Dreamhost and Powweb both have plans for $8 a month and include your own domain name, nearly 5G of disk, mail, MySQL and a host of 1-click software packages including blogs, wiki's, forums and other typical website type things. I wouldn't put a business critical or revenue generation website on these low-end services but they work perfectly fine for a personal site. I do see that each of them offer higher end services, but I can't comment on the reliability of those. A friend of mine uses Dreamhost's higher end stuff and it seems to do well for him, buy YMMV.

Funny link of the day: Beef Panties?

"Quaker Maid Meats Inc. on Tuesday said it would voluntarily recall 94,400 pounds of frozen ground beef.."

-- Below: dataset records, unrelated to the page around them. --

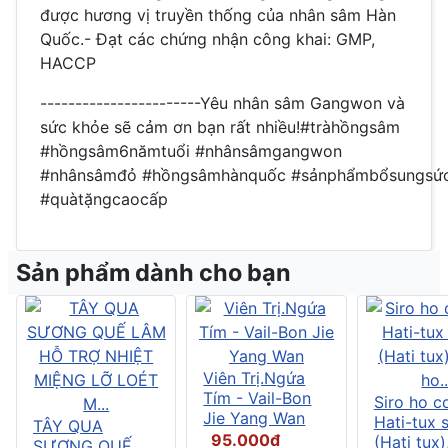
được hương vị truyền thống của nhân sâm Hàn
Quốc.- Đạt các chứng nhận công khai: GMP,
HACCP
-----------------------Yêu nhân sâm Gangwon và
sức khỏe sẽ cảm ơn bạn rất nhiều!#tràhồngsâm
#hồngsâm6nămtuổi #nhânsâmgangwon
#nhânsâmđỏ #hồngsâmhànquốc #sảnphẩmbổsungsứ
#quàtặngcaocấp
Sản phẩm dành cho bạn
Viên Trị.Ngứa
Tím - Vail-Bon
Siro ho c
Jie Yang Wan
Hati-tux 
TÂY QUA
95.000đ
(Hati tux)
SƯƠNG QUẾ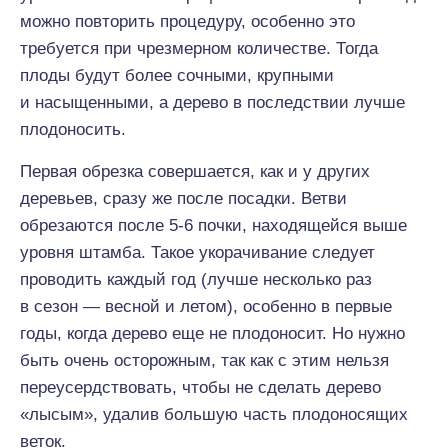
можно повторить процедуру, особенно это
требуется при чрезмерном количестве. Тогда
плоды будут более сочными, крупными
и насыщенными, а дерево в последствии лучше
плодоносить.
Первая обрезка совершается, как и у других
деревьев, сразу же после посадки. Ветви
обрезаются после 5-6 почки, находящейся выше
уровня штамба. Такое укорачивание следует
проводить каждый год (лучше несколько раз
в сезон — весной и летом), особенно в первые
годы, когда дерево еще не плодоносит. Но нужно
быть очень осторожным, так как с этим нельзя
переусердствовать, чтобы не сделать дерево
«лысым», удалив большую часть плодоносящих
веток.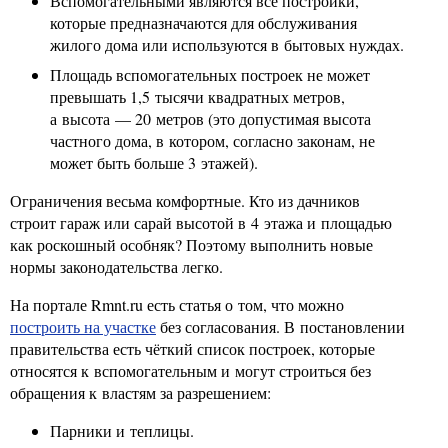
Вспомогательными являются все постройки,
которые предназначаются для обслуживания
жилого дома или используются в бытовых нуждах.
Площадь вспомогательных построек не может
превышать 1,5 тысячи квадратных метров,
а высота — 20 метров (это допустимая высота
частного дома, в котором, согласно законам, не
может быть больше 3 этажей).
Ограничения весьма комфортные. Кто из дачников
строит гараж или сарай высотой в 4 этажа и площадью
как роскошный особняк? Поэтому выполнить новые
нормы законодательства легко.
На портале Rmnt.ru есть статья о том, что можно
построить на участке
без согласования. В постановлении
правительства есть чёткий список построек, которые
относятся к вспомогательным и могут строиться без
обращения к властям за разрешением:
Парники и теплицы.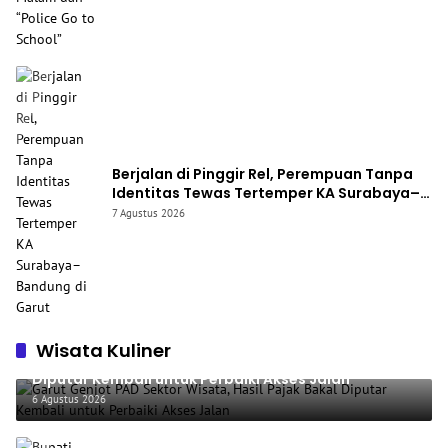
Berjalan di Pinggir Rel, Perempuan Tanpa
Identitas Tewas Tertemper KA Surabaya–
Bandung di Garut
7 Agustus 2026
Wisata Kuliner
Garut Genjot PAD Sektor Wisata, Hasil Pajak Bakal
Diputar Kembali untuk Perbaiki Akses Jalan
6 Agustus 2026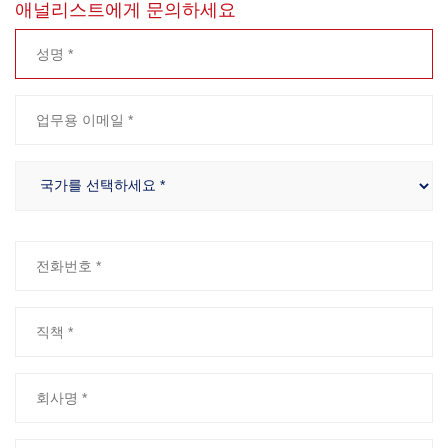
애널리스트에게 문의하세요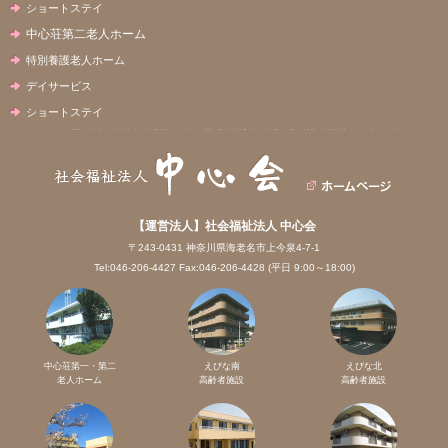
ショートステイ
中心荘第二老人ホーム
特別養護老人ホーム
デイサービス
ショートステイ
【運営法人】社会福祉法人 中心会
〒243-0431 神奈川県海老名市上今泉4-7-1
Tel:046-206-4427 Fax:046-206-4428 (平日 9:00～18:00)
中心荘第一・第二
えびな南
えびな北
老人ホーム
高齢者施設
高齢者施設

make firefox a little more writer friendly

published on 2005-11-14 in computing

Geek to Live: Turn Firefox into a web writer - Lifehacker *

The rise of the read/write web makes the term “browser” a misnomer. If you use web-based e-mail like Gmail, or if you post to forums or write a blog, you’re using a “browser” to author documents as well as browse them. A plain, tiny web page textarea is not very conducive to writing. If you spend a lot of time writing the web with Firefox, soup up your “browser” with a few extensions that will turn it into a powerful text editor.